January 8 — February 12, 2022
RECYCLED
C. Meng
Conduit Gallery is pleased to announce a solo exhibition of new work by Boston-based artist C. Meng.
Meng’s latest body of work comprises interpretational small-scale paintings and large mixed media pieces, a fusion of eastern and western artistic ideals. Prevented his usual stream of visual stimulus from travels and pre-pandemic rhythms, this work is the result of a delve into his repository of saved, found and captured photographs collected through daily life. Honoring the Impressionists as well as traditional folk imagery, Meng recreates these images through his own facile hand, delivering a new interpretation. Disassociating an image from its original context sparked Meng’s curiosity about the intrinsic meaning in imagery and how it will be received and interpreted once transformed. Not only are the images recycled, but quite literally his materials are as well. Hating to throw away the packaging from so many ordered pandemic supplies, he gave rebirth to cast aside materials, applying a painter’s approach to ‘building’ large scale works.

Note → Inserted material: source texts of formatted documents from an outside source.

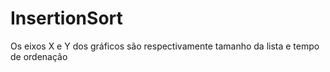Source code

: # InsertionSort

Os eixos X e Y dos gráficos são respectivamente tamanho da lista e tempo de ordenação
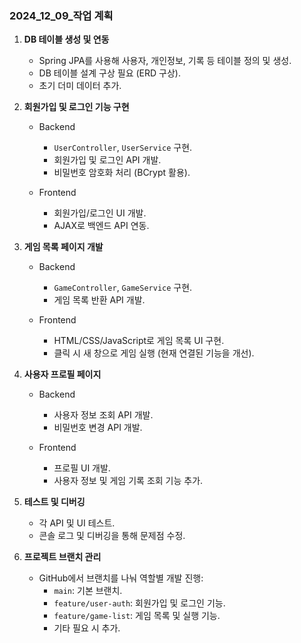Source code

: ### **2024_12_09_작업 계획**

1. **DB 테이블 생성 및 연동**

   - Spring JPA를 사용해 사용자, 개인정보, 기록 등 테이블 정의 및 생성.
   - DB 테이블 설계 구상 필요 (ERD 구상).
   - 초기 더미 데이터 추가.

2. **회원가입 및 로그인 기능 구현**

   - Backend
     - `UserController`, `UserService` 구현.
     - 회원가입 및 로그인 API 개발.
     - 비밀번호 암호화 처리 (BCrypt 활용).

   - Frontend
     - 회원가입/로그인 UI 개발.
     - AJAX로 백엔드 API 연동.

3. **게임 목록 페이지 개발**

   - Backend
     - `GameController`, `GameService` 구현.
     - 게임 목록 반환 API 개발.

   - Frontend
     - HTML/CSS/JavaScript로 게임 목록 UI 구현.
     - 클릭 시 새 창으로 게임 실행 (현재 연결된 기능을 개선).

4. **사용자 프로필 페이지**

   - Backend
     - 사용자 정보 조회 API 개발.
     - 비밀번호 변경 API 개발.

   - Frontend
     - 프로필 UI 개발.
     - 사용자 정보 및 게임 기록 조회 기능 추가.

5. **테스트 및 디버깅**

   - 각 API 및 UI 테스트.
   - 콘솔 로그 및 디버깅을 통해 문제점 수정.

6. **프로젝트 브랜치 관리**

   - GitHub에서 브랜치를 나눠 역할별 개발 진행:
     - `main`: 기본 브랜치.
     - `feature/user-auth`: 회원가입 및 로그인 기능.
     - `feature/game-list`: 게임 목록 및 실행 기능.
     - 기타 필요 시 추가.
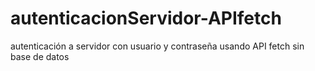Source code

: # autenticacionServidor-APIfetch

autenticación a servidor con usuario y contraseña usando API fetch sin base de datos
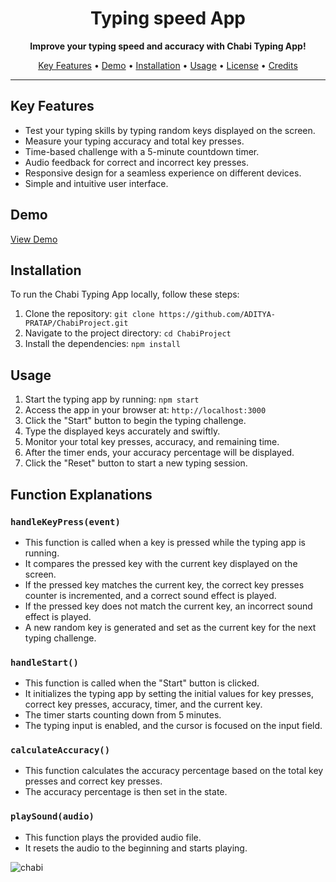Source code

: <h1 align="center">Typing speed App</h1>






<p align="center">
  <strong>Improve your typing speed and accuracy with Chabi Typing App!</strong>
</p>

<p align="center">
  <a href="#key-features">Key Features</a> •
  <a href="#demo">Demo</a> •
  <a href="#installation">Installation</a> •
  <a href="#usage">Usage</a> •
  <a href="#license">License</a> •
  <a href="#credits">Credits</a>
</p>

---

## Key Features

- Test your typing skills by typing random keys displayed on the screen.
- Measure your typing accuracy and total key presses.
- Time-based challenge with a 5-minute countdown timer.
- Audio feedback for correct and incorrect key presses.
- Responsive design for a seamless experience on different devices.
- Simple and intuitive user interface.

## Demo

[View Demo](https://6484bb5c42bbea0a153c9b49--loquacious-snickerdoodle-d374bd.netlify.app/)

## Installation

To run the Chabi Typing App locally, follow these steps:

1. Clone the repository: `git clone https://github.com/ADITYA-PRATAP/ChabiProject.git`
2. Navigate to the project directory: `cd ChabiProject`
3. Install the dependencies: `npm install`

## Usage

1. Start the typing app by running: `npm start`
2. Access the app in your browser at: `http://localhost:3000`
3. Click the "Start" button to begin the typing challenge.
4. Type the displayed keys accurately and swiftly.
5. Monitor your total key presses, accuracy, and remaining time.
6. After the timer ends, your accuracy percentage will be displayed.
7. Click the "Reset" button to start a new typing session.

## Function Explanations

### `handleKeyPress(event)`

- This function is called when a key is pressed while the typing app is running.
- It compares the pressed key with the current key displayed on the screen.
- If the pressed key matches the current key, the correct key presses counter is incremented, and a correct sound effect is played.
- If the pressed key does not match the current key, an incorrect sound effect is played.
- A new random key is generated and set as the current key for the next typing challenge.

### `handleStart()`

- This function is called when the "Start" button is clicked.
- It initializes the typing app by setting the initial values for key presses, correct key presses, accuracy, timer, and the current key.
- The timer starts counting down from 5 minutes.
- The typing input is enabled, and the cursor is focused on the input field.

### `calculateAccuracy()`

- This function calculates the accuracy percentage based on the total key presses and correct key presses.
- The accuracy percentage is then set in the state.

### `playSound(audio)`

- This function plays the provided audio file.
- It resets the audio to the beginning and starts playing.

![chabi](https://github.com/ADITYA-PRATAP/ChabiProject/assets/72655723/f09b6668-2497-4457-8c1b-fcc53dc84d3f)
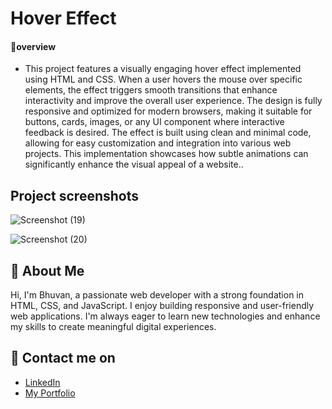 # Hover Effect 

#### 🔰overview
- This project features a visually engaging hover effect implemented using HTML and CSS. When a user hovers the mouse over specific elements, the effect triggers smooth transitions that enhance interactivity and improve the overall user experience. The design is fully responsive and optimized for modern browsers, making it suitable for buttons, cards, images, or any UI component where interactive feedback is desired. The effect is built using clean and minimal code, allowing for easy customization and integration into various web projects. This implementation showcases how subtle animations can significantly enhance the visual appeal of a website..
##  Project screenshots 

![Screenshot (19)](https://github.com/user-attachments/assets/e3760c25-177a-4ebc-9752-57167b22e18e)



![Screenshot (20)](https://github.com/user-attachments/assets/97e1d371-d4c1-475b-93c0-c295378b6e6f)




## 👦 About Me
Hi, I'm Bhuvan, a passionate web developer with a strong foundation in HTML, CSS, and JavaScript. I enjoy building responsive and user-friendly web applications. I'm always eager to learn new technologies and enhance my skills to create meaningful digital experiences.
## 🔗 Contact me on
- [LinkedIn](https://www.linkedin.com/in/bhuvan-anupoju/)
- [My Portfolio](https://bhuvan-anupoju.github.io/Bhuvan.dev/)








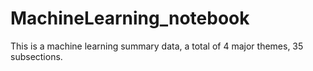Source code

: # MachineLearning_notebook
This is a machine learning summary data, a total of 4 major themes, 35 subsections.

C. Meng has exhibited his paintings internationally as well as in the U.S., including: 420 W. Broadway Art Space, New York, NY; Davis Museum, Wellesley, MA; Longview Museum of Art, Longview, TX; Shanghai Normal University, A.R.T., Cambridge, MA; Shanghai, China; Eastlink Gallery, Beijing, China; Museum of Contemporary Art, Miami, FL; Fairfield University, Fairfield, CN and the Osaka Triennial, Public Exhibit Space, Osaka, Japan. After receiving a B.A. in Art from the Shanghai Teacher University, Shanghai, China he earned an M.F.A. in Painting from Miami University, Oxford, OH. From 1997 to 2015, Meng held the position of Senior Lecturer in Art at Wellesley College in Wellesley, MA. Meng now lives and works between China and the U.S. His work is included in several notable contemporary art collections including those of the Museum of Fine Arts, Houston, TX; Savannah College of Art and Design, Savannah, GA; Miami Art Museum, Miami University, Oxford, OH; and The Art Collection of the Federal Reserve, Dallas, TX.